Cornell NLVR

Cornell NLVR

Cornell Natural Language Visual Reasoning (NLVR) is a language grounding dataset. It contains 92,244 pairs of natural language statements grounded in synthetic images. The task is to determine whether a sentence is true or false about an image. The data was collected through crowdsourcing, and requires reasoning about sets of objects, quantities, comparisons, and spatial relations.

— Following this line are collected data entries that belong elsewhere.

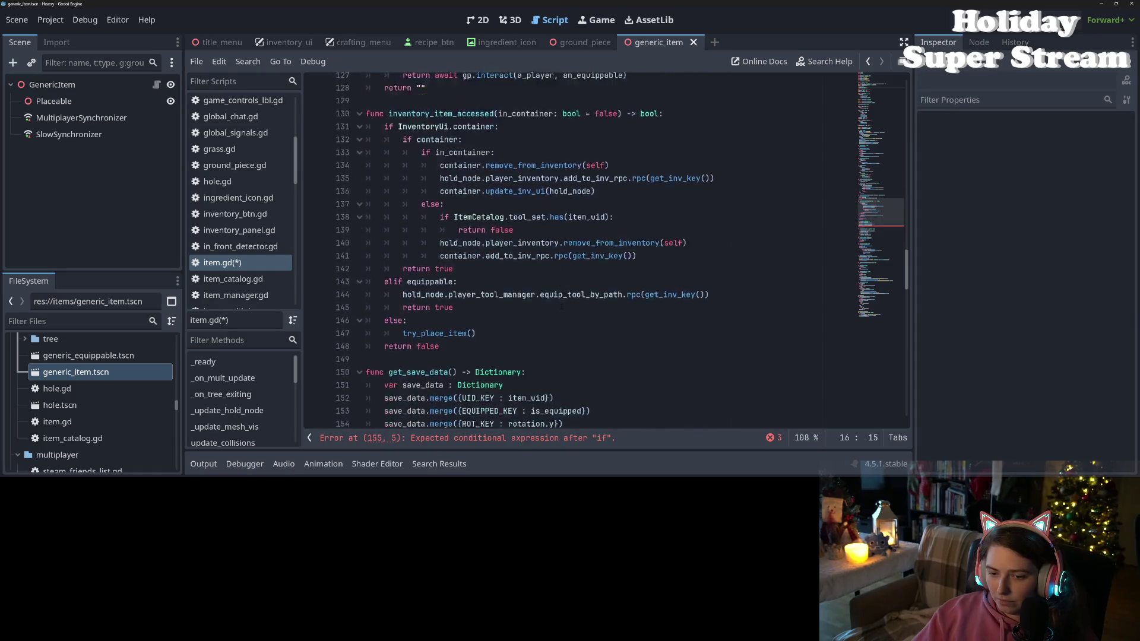
left_click(516, 306)
- Under 'if child_item:' on line 156, start save_data.merge({CHILD_ITEM_KEY with autocomplete
type("child_item:")
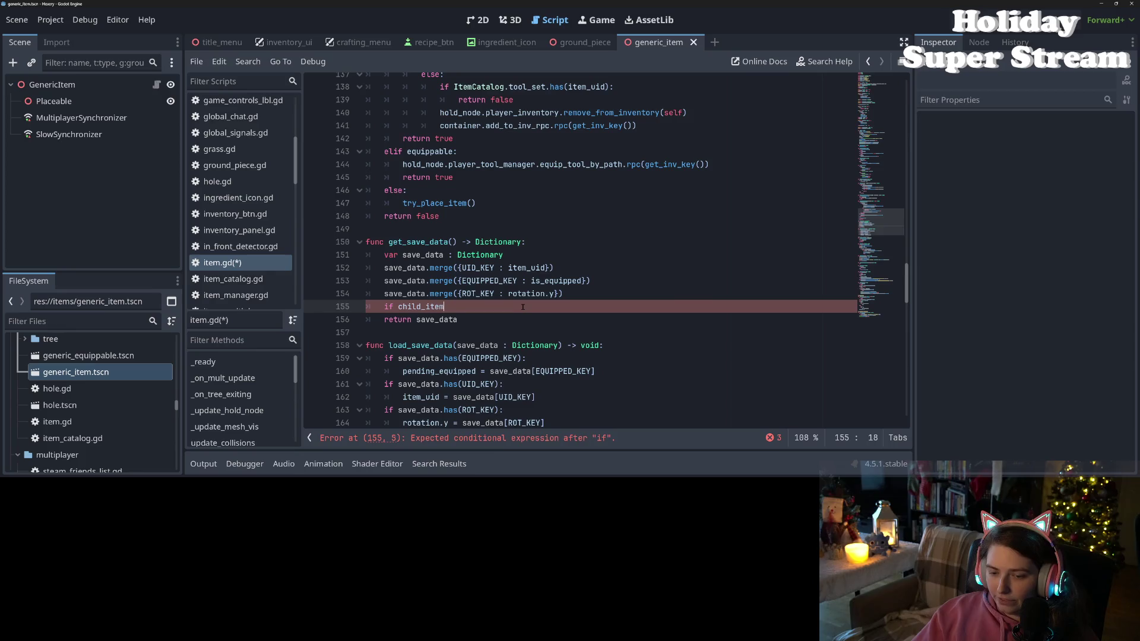
key("Return")
type("save")
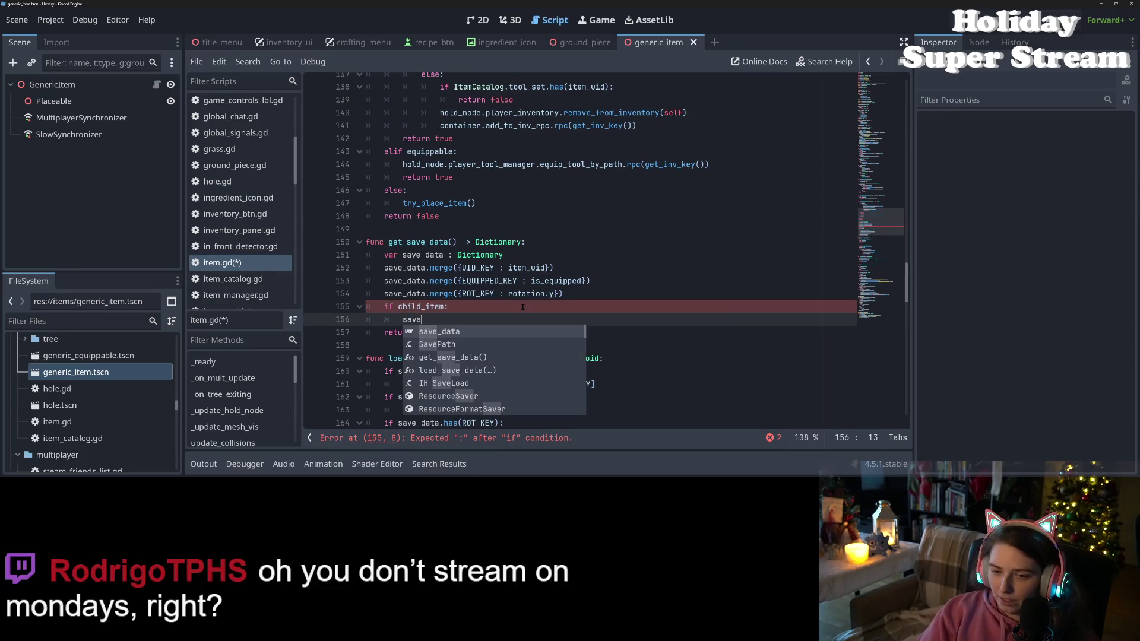
type("_data.me")
key("Return")
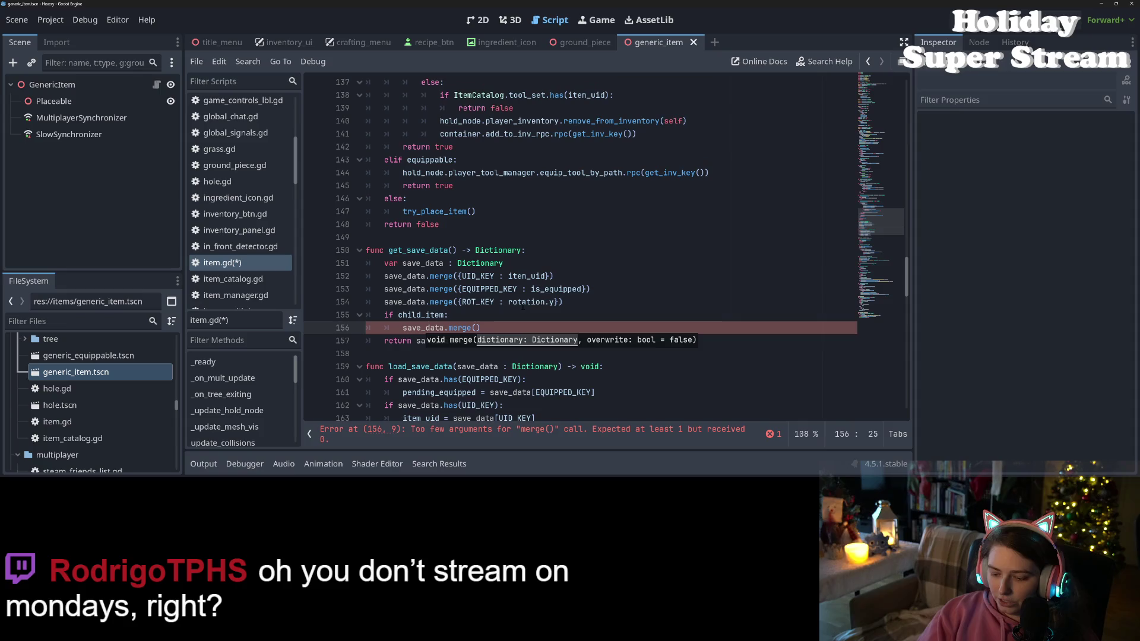
type("{C")
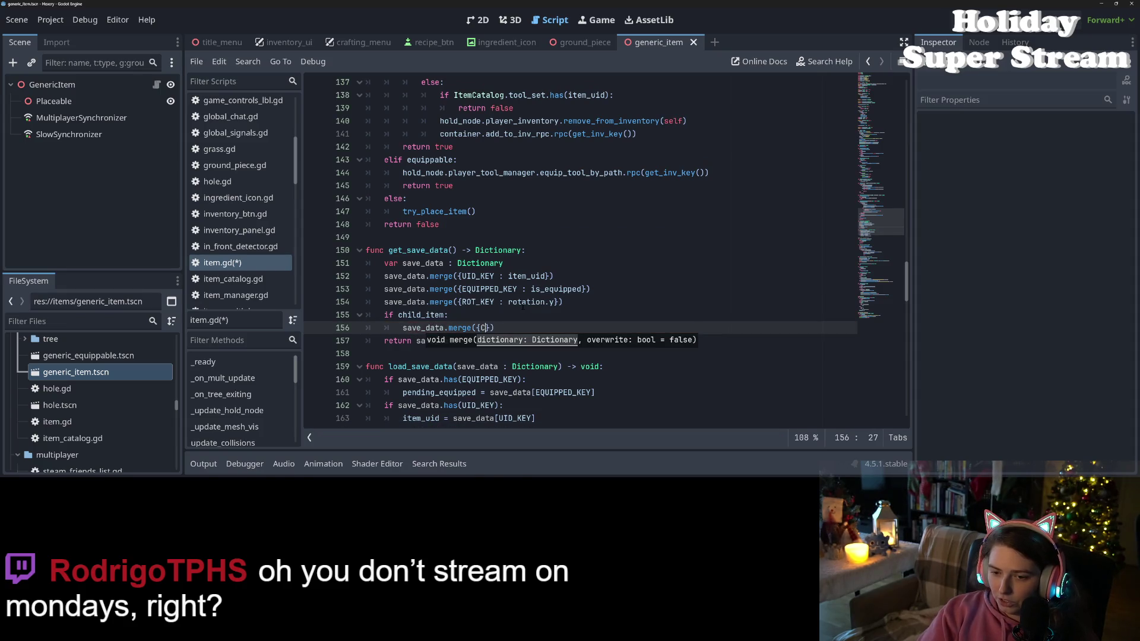
key("Return")
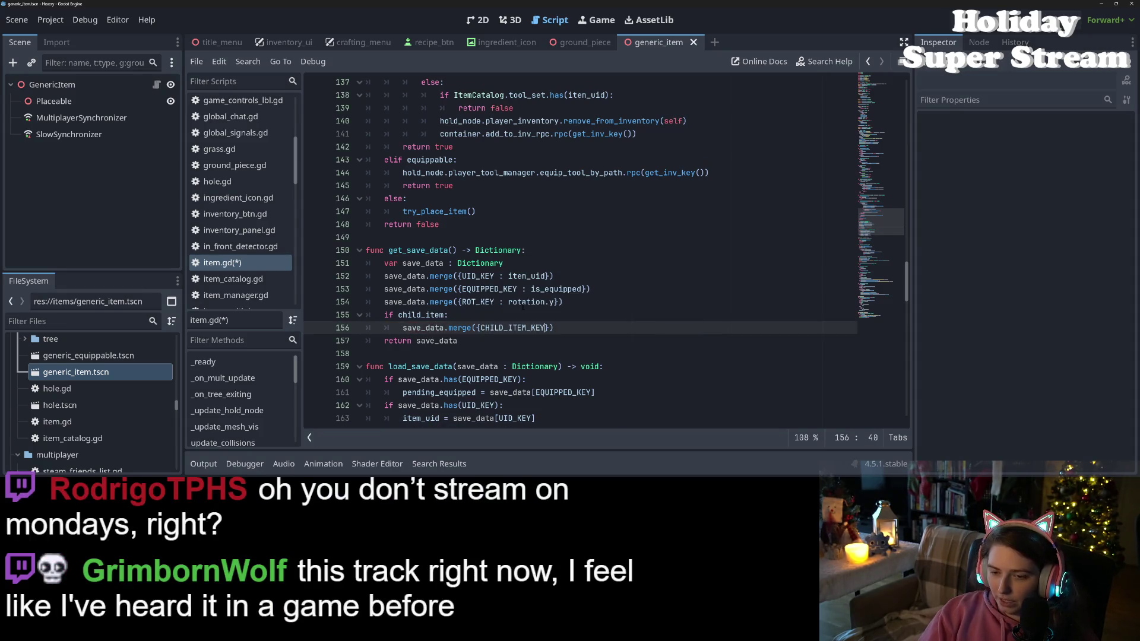
- Complete the entry as CHILD_ITEM_KEY : child_item.get_save_data() and save the script
type(": chi")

Have questions? Please visit our Github issues page or contact Alane Suhr (suhr < at > cs.cornell.edu). To keep up to date with major updates, please subscribe:


Examples

There is exactly one black triangle not touching any edge true

there is at least one tower with four blocks with a yellow block at the base and a blue block below the top block true

There is a box with multiple items and only one item has a different color. false

There is exactly one tower with a blue block at the base and yellow block at the top false

More examples (from the development set) are available here.


Leaderboard

The data is split into training, development, and two test sets. The first test set is public and available with the data, the second will not be released. The ranking in the leaderboards below is based on results on the unreleased test set. We will soon post instruction for submitting systems to test with the unreleased data. In the meantime, if you are interested in testing your system, please contact us.

Images

Date Model Development Public Test Unreleased Test
2017.04.22 Neural Module Networks (Andreas et. al. 2016), details in Suhr et. al. 2017 63.06% 66.12% 61.99%

Structured Representations

Date Model Development Public Test Unreleased Test
2017.04.22 MaxEnt on sent+img features, details in Suhr et. al. 2017 68.04% 67.68% 67.82%